Conny Waters - AncientPages.com - A rare 3,000-year-old inscription with the name of a Biblical judge has been unearthed in Israel. This important archaeological discovery sheds more light on the connection between the Biblical text and historical reality, the researchers said.
The finding will without doubt be of significance to historians, Biblical scholars, and Christians in general. Though some doubt the historical accounts described in the Bible archaeological discoveries have offered evidence several people and events were based on reality.
The Jerubbaal inscription, written in ink on a pottery vessel. Credit: Dafna Gazit/Israel Antiquities Authority
The Jerubbaal inscription, written in ink on a pottery vessel was unearthed at Khirbat er-Ra‘i, near Kiryat Gat in the Southern District of Israel.

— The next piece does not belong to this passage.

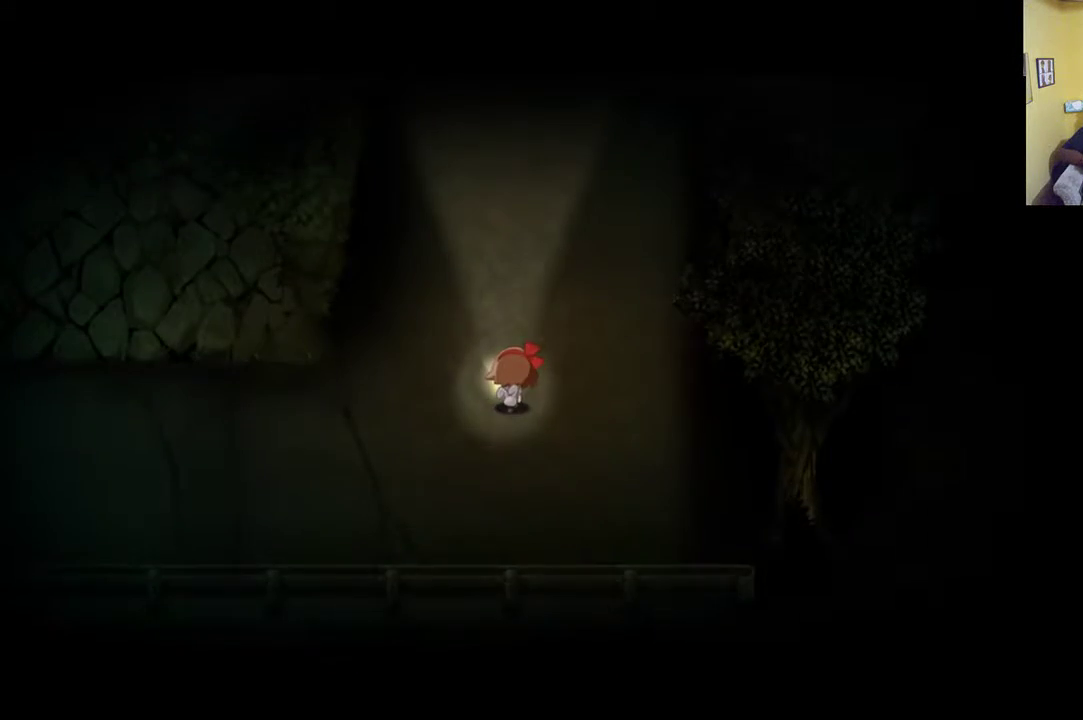
{"buttons": ["R1"], "left_stick": "up", "right_stick": "center", "events": [[83, "R1", "down"]]}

Researchers are still cautious and say it is not entirely certain the name on the inscription refers to the individual mentioned in the Book of Judges. However, the scientists emphasize this as a unique opportunity to study the connection between the Biblical text and historical reality.
“Inscriptions from that period – the 12th-11th century BCE – are extremely rare. All the dating has been carried out through both pottery typology and radiocarbon of organic samples found in the same archaeological layer.

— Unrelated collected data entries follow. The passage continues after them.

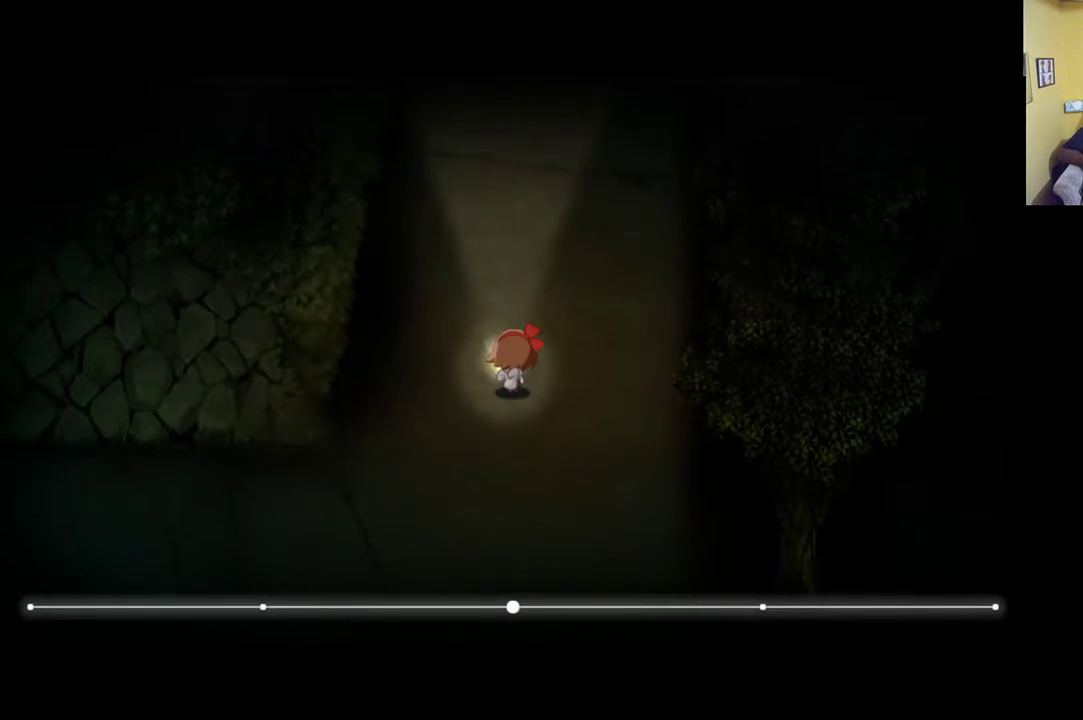
{"buttons": ["R1"], "left_stick": "up", "right_stick": "center", "events": []}
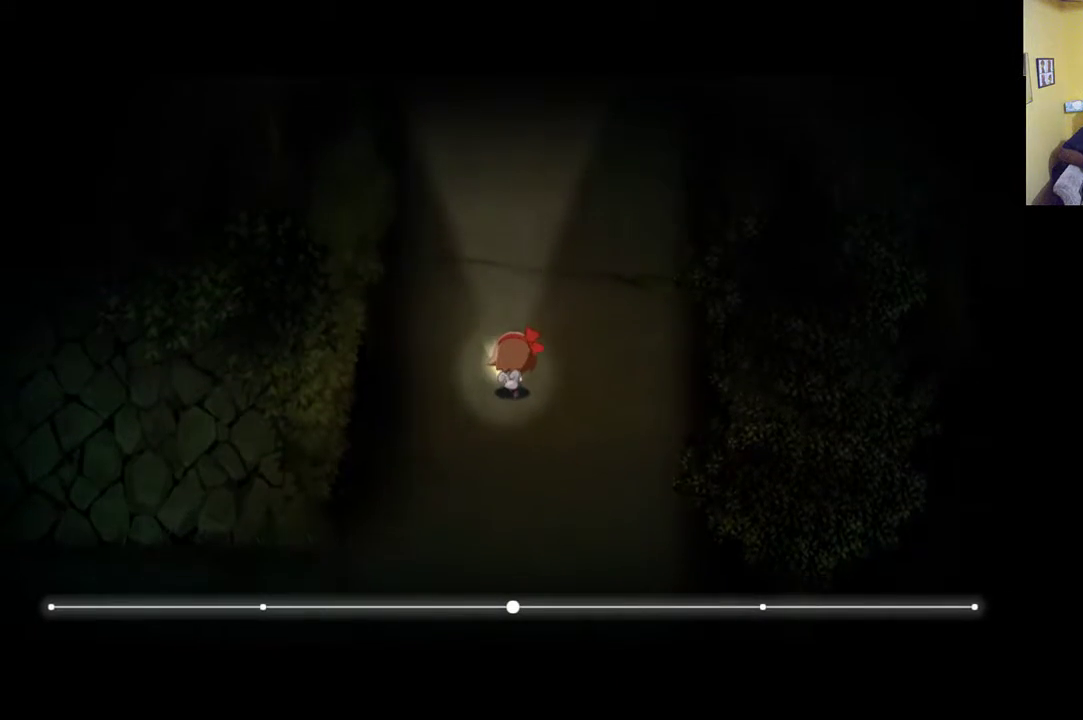
{"buttons": ["R1"], "left_stick": "up", "right_stick": "center", "events": []}
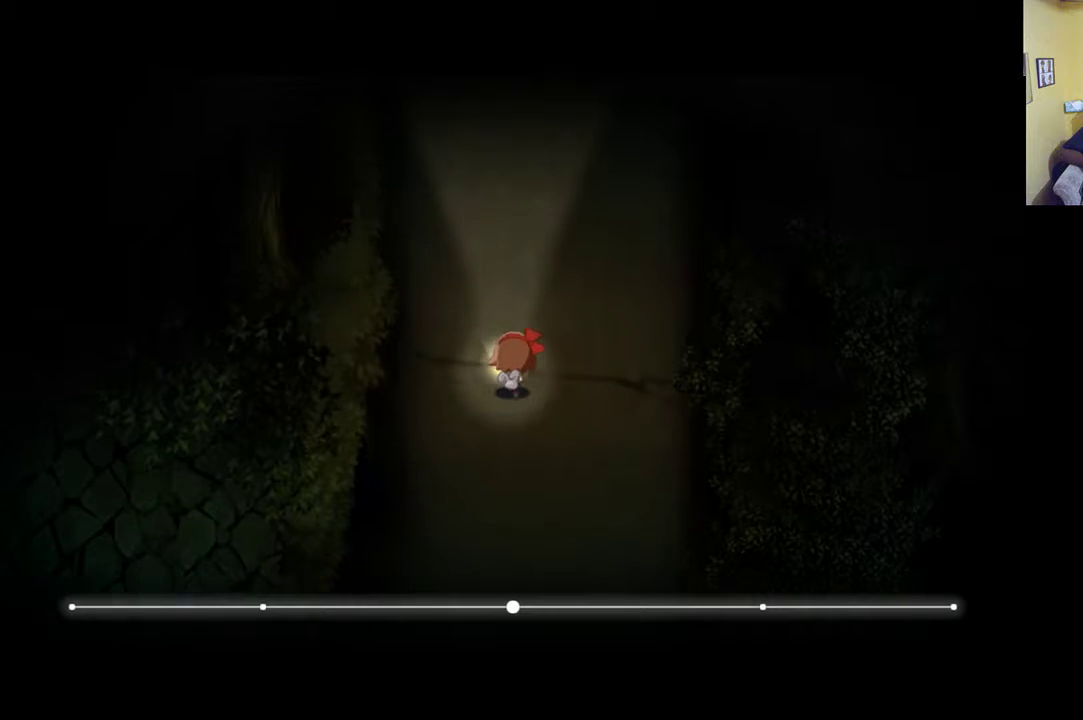
{"buttons": ["R1"], "left_stick": "up", "right_stick": "center", "events": []}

The writing, inked on a jug, marks the first time that the name Jerubbaal has been found outside the biblical text. It is believed that the owner penned his name on the jug, “the Jerusalem Post reports.
“The name Jerubbaal is familiar from Biblical tradition in the Book of Judges as an alternative name for the judge Gideon ben Yoash,” according to Professor Yosef Garfinkel and archeologist Sa‘ar Ganor from the Hebrew University of Jerusalem.
The Jerubbaal inscription, written in ink on a pottery vessel. Credit: Dafna Gazit/Israel Antiquities Authority
“Gideon is first mentioned as combating idolatry by breaking the altar to Baal and cutting down the Asherah pole,” they explained. “In biblical tradition, he is then remembered as triumphing over the Midianites, who used to cross over the Jordan to plunder agricultural crops. According to the Bible, Gideon organized a small army of 300 soldiers and attacked the Midianites by night near Ma‘ayan Harod.”
“Early next day, Jerubbaal – that is, Gideon – and all the troops with him encamped above En-harod, while the camp of Midian was in the plain to the north of him, at Gibeath-moreh,” reads a verse in the 7th chapter in the Book of Judges.
Excavations at the Khirbat er-Ra‘I site have been ongoing since 2015. Over the years archaeologists have unearthed many valuable artifacts in this region, including an ancient fortified city from the time of King David dating to the 10th century B.C.
“We thought we might find another fortress, but instead we only found six rooms dating back to that period, so it looks like at that point it might have been just a small village,” the archaeologist said.
“However, it turned out that that site appeared to have reached its height one or two centuries prior, that is, at the time of the Judges.
Khirbat er-Ra‘i is located close to an important archaeological site, where a center, Lachish, often featured in the Bible, once stood. In the middle of the 2nd millennium, BCE Lachish was a prominent Canaanite city. According to the Book of Joshua, shortly afterwards it was destroyed by the Israelites as they conquered the Land of Israel at the end of their wanderings in the desert following their Exodus from Egypt.
The Philistine city of Gath was also close by, “the Jerusalem Post reports.
Garfinkel suggests the archaeological discoveries offer evidence Khirbat er-Ra‘i was mainly a Canaanite site, but with a strong Philistine influence.
“I believe that the site was mostly inhabited by Canaanite refugees, who came to live under Philistine hegemony” he said.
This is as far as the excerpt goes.